TRY IT: From the data underneath, reproduce exactly the stretch that begins at the line with "E8 | !fermata!F8 |] %30" and ends after the line with "x3 | x8 | x8 | x4 (d2".

Saved entries:

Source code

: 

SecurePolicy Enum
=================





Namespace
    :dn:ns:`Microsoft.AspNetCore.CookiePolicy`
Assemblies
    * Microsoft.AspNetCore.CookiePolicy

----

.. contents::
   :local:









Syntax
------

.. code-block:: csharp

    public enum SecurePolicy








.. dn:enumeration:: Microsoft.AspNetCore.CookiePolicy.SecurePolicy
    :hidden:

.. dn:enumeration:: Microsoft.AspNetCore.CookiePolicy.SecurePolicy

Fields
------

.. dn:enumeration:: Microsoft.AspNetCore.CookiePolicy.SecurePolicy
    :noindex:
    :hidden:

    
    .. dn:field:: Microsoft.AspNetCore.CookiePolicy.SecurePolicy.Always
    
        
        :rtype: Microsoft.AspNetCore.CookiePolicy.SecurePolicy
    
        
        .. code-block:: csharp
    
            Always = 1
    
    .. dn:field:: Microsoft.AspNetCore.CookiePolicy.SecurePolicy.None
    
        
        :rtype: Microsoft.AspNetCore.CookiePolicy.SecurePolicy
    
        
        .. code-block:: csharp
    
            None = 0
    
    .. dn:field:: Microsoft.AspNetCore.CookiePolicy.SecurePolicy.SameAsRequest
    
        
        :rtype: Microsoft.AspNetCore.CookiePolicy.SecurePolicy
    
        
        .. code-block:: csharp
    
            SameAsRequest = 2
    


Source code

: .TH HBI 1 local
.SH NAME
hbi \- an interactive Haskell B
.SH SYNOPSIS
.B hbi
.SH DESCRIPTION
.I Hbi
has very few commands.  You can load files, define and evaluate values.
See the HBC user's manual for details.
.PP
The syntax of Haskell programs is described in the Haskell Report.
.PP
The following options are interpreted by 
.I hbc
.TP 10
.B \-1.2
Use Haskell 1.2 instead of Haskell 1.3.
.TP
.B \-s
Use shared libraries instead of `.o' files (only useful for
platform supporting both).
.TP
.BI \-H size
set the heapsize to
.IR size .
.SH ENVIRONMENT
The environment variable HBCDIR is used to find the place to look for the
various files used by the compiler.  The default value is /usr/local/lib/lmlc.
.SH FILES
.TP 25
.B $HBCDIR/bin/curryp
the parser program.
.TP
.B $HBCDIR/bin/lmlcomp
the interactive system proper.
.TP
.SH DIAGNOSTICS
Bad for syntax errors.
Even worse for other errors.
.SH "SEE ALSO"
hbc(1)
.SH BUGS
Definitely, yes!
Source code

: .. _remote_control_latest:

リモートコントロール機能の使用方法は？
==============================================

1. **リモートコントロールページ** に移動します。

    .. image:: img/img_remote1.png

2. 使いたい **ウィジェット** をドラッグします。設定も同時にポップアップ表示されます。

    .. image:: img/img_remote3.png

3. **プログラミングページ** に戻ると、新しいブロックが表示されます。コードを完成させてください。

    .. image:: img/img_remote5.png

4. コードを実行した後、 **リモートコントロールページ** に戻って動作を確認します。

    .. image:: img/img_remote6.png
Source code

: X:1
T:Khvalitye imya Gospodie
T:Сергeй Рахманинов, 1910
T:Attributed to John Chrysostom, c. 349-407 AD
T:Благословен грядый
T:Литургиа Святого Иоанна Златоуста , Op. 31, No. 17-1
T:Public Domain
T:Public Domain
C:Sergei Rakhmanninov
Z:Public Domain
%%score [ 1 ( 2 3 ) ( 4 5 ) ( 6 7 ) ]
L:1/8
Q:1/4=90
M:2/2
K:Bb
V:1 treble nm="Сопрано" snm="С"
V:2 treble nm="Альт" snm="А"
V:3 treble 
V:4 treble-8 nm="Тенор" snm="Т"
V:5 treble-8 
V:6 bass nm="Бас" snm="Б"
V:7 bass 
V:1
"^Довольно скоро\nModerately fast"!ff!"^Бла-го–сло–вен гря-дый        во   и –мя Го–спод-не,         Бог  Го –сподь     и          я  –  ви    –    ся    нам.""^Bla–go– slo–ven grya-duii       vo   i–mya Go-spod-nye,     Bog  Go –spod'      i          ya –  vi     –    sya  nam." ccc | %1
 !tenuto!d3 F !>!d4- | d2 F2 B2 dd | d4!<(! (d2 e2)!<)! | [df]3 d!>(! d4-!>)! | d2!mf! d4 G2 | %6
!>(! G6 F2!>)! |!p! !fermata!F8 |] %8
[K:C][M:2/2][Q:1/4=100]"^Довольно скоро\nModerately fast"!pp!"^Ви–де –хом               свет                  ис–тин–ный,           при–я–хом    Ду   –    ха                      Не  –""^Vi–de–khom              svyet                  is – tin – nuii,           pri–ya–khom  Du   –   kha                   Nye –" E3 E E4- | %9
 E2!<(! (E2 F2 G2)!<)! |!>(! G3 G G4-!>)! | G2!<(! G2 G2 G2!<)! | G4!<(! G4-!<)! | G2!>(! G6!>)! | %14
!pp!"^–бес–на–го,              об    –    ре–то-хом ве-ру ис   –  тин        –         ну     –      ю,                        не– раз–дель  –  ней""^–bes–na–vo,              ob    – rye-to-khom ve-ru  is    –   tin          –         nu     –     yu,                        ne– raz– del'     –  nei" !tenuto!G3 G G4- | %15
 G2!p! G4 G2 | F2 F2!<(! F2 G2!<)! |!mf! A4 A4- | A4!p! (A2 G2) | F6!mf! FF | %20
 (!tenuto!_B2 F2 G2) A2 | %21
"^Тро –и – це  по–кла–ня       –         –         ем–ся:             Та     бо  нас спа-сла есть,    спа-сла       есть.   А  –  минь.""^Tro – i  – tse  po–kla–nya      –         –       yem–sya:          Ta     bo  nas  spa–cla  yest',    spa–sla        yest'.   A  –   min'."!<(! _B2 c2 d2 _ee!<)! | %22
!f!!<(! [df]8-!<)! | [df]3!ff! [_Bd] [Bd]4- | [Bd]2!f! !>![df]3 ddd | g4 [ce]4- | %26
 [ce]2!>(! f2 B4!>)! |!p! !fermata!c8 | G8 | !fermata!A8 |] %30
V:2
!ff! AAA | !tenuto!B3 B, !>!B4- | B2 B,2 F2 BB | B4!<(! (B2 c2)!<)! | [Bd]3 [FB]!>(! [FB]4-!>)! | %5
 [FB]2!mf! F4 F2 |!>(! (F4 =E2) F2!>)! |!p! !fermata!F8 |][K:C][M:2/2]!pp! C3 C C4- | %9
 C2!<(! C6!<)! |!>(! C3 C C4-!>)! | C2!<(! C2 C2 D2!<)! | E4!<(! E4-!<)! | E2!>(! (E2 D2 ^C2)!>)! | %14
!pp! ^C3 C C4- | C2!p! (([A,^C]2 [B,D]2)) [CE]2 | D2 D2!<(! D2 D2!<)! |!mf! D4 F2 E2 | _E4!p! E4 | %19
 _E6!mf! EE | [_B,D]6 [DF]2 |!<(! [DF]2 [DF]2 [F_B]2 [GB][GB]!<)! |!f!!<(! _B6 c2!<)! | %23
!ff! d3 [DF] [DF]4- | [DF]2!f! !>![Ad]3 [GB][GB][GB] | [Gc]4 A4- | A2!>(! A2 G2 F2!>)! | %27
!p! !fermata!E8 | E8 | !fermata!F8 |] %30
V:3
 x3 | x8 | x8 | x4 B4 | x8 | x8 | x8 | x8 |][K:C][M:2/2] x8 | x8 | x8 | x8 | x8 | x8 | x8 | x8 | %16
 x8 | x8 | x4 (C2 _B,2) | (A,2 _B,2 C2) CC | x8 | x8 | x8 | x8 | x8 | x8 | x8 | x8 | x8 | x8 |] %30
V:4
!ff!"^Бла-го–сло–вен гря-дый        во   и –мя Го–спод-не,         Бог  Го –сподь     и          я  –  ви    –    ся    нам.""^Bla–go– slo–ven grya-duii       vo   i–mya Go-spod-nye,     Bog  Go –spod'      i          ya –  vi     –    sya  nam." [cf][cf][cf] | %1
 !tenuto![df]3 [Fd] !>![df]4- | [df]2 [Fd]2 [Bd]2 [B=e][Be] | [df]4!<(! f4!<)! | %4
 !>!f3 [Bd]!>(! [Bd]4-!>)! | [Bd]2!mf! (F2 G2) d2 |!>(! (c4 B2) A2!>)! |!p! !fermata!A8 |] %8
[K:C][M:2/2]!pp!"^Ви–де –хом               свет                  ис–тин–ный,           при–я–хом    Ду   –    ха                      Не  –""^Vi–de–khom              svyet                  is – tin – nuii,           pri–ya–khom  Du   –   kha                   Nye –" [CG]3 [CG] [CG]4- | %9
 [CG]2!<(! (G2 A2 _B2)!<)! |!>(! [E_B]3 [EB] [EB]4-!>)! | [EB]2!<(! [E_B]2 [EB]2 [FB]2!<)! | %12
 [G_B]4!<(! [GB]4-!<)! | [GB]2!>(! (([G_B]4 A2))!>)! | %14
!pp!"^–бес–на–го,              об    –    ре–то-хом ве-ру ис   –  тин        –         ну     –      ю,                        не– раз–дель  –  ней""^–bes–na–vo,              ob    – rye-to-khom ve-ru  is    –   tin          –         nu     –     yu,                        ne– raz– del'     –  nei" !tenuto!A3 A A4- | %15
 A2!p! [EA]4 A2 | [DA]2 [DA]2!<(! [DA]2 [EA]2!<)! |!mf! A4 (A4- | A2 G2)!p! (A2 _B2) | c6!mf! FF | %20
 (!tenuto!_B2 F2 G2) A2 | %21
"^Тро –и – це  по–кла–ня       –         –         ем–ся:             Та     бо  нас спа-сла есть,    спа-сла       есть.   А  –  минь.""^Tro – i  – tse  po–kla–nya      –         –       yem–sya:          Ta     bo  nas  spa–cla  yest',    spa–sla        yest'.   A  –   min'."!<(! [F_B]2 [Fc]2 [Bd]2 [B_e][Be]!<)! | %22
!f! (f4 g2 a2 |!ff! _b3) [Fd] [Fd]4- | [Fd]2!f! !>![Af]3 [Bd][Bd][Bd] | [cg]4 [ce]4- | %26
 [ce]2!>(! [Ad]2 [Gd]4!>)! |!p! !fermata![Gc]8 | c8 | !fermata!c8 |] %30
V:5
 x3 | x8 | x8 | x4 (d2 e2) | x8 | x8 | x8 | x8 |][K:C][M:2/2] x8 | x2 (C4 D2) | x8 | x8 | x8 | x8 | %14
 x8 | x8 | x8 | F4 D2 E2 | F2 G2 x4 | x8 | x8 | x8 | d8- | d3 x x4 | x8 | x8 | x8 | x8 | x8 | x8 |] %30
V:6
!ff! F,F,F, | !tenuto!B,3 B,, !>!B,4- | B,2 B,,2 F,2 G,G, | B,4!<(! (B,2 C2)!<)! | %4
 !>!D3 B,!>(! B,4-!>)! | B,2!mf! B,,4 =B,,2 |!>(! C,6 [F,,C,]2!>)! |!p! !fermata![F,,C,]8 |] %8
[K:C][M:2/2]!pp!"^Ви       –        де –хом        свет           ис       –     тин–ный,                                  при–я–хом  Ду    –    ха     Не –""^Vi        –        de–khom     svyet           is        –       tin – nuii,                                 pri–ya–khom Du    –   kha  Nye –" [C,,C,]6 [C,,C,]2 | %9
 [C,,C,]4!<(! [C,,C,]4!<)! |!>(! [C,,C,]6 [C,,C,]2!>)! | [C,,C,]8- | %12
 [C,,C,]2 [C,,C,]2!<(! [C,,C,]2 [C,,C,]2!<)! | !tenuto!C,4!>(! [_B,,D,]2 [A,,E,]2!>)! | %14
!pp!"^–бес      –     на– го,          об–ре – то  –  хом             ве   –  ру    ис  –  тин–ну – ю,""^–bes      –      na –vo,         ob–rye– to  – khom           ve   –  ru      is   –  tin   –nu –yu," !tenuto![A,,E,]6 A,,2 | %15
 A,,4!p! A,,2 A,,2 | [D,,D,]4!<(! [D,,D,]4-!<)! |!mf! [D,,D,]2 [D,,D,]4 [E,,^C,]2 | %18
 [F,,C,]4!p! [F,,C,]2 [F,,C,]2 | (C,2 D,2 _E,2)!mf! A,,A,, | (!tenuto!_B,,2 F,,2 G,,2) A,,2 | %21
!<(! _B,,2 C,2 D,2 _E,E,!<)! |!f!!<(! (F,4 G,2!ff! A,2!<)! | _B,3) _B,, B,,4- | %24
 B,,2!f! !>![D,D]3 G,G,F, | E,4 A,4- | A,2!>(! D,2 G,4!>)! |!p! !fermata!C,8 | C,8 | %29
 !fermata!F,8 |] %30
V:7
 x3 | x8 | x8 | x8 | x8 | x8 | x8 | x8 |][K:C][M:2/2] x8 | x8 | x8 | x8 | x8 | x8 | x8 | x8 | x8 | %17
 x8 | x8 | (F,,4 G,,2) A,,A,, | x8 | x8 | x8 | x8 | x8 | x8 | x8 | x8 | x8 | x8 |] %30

RESPONSE:
!p! !fermata!E8 | E8 | !fermata!F8 |] %30
V:3
 x3 | x8 | x8 | x4 B4 | x8 | x8 | x8 | x8 |][K:C][M:2/2] x8 | x8 | x8 | x8 | x8 | x8 | x8 | x8 | %16
 x8 | x8 | x4 (C2 _B,2) | (A,2 _B,2 C2) CC | x8 | x8 | x8 | x8 | x8 | x8 | x8 | x8 | x8 | x8 |] %30
V:4
!ff!"^Бла-го–сло–вен гря-дый        во   и –мя Го–спод-не,         Бог  Го –сподь     и          я  –  ви    –    ся    нам.""^Bla–go– slo–ven grya-duii       vo   i–mya Go-spod-nye,     Bog  Go –spod'      i          ya –  vi     –    sya  nam." [cf][cf][cf] | %1
 !tenuto![df]3 [Fd] !>![df]4- | [df]2 [Fd]2 [Bd]2 [B=e][Be] | [df]4!<(! f4!<)! | %4
 !>!f3 [Bd]!>(! [Bd]4-!>)! | [Bd]2!mf! (F2 G2) d2 |!>(! (c4 B2) A2!>)! |!p! !fermata!A8 |] %8
[K:C][M:2/2]!pp!"^Ви–де –хом               свет                  ис–тин–ный,           при–я–хом    Ду   –    ха                      Не  –""^Vi–de–khom              svyet                  is – tin – nuii,           pri–ya–khom  Du   –   kha                   Nye –" [CG]3 [CG] [CG]4- | %9
 [CG]2!<(! (G2 A2 _B2)!<)! |!>(! [E_B]3 [EB] [EB]4-!>)! | [EB]2!<(! [E_B]2 [EB]2 [FB]2!<)! | %12
 [G_B]4!<(! [GB]4-!<)! | [GB]2!>(! (([G_B]4 A2))!>)! | %14
!pp!"^–бес–на–го,              об    –    ре–то-хом ве-ру ис   –  тин        –         ну     –      ю,                        не– раз–дель  –  ней""^–bes–na–vo,              ob    – rye-to-khom ve-ru  is    –   tin          –         nu     –     yu,                        ne– raz– del'     –  nei" !tenuto!A3 A A4- | %15
 A2!p! [EA]4 A2 | [DA]2 [DA]2!<(! [DA]2 [EA]2!<)! |!mf! A4 (A4- | A2 G2)!p! (A2 _B2) | c6!mf! FF | %20
 (!tenuto!_B2 F2 G2) A2 | %21
"^Тро –и – це  по–кла–ня       –         –         ем–ся:             Та     бо  нас спа-сла есть,    спа-сла       есть.   А  –  минь.""^Tro – i  – tse  po–kla–nya      –         –       yem–sya:          Ta     bo  nas  spa–cla  yest',    spa–sla        yest'.   A  –   min'."!<(! [F_B]2 [Fc]2 [Bd]2 [B_e][Be]!<)! | %22
!f! (f4 g2 a2 |!ff! _b3) [Fd] [Fd]4- | [Fd]2!f! !>![Af]3 [Bd][Bd][Bd] | [cg]4 [ce]4- | %26
 [ce]2!>(! [Ad]2 [Gd]4!>)! |!p! !fermata![Gc]8 | c8 | !fermata!c8 |] %30
V:5
 x3 | x8 | x8 | x4 (d2 e2) | x8 | x8 | x8 | x8 |][K:C][M:2/2] x8 | x2 (C4 D2) | x8 | x8 | x8 | x8 | %14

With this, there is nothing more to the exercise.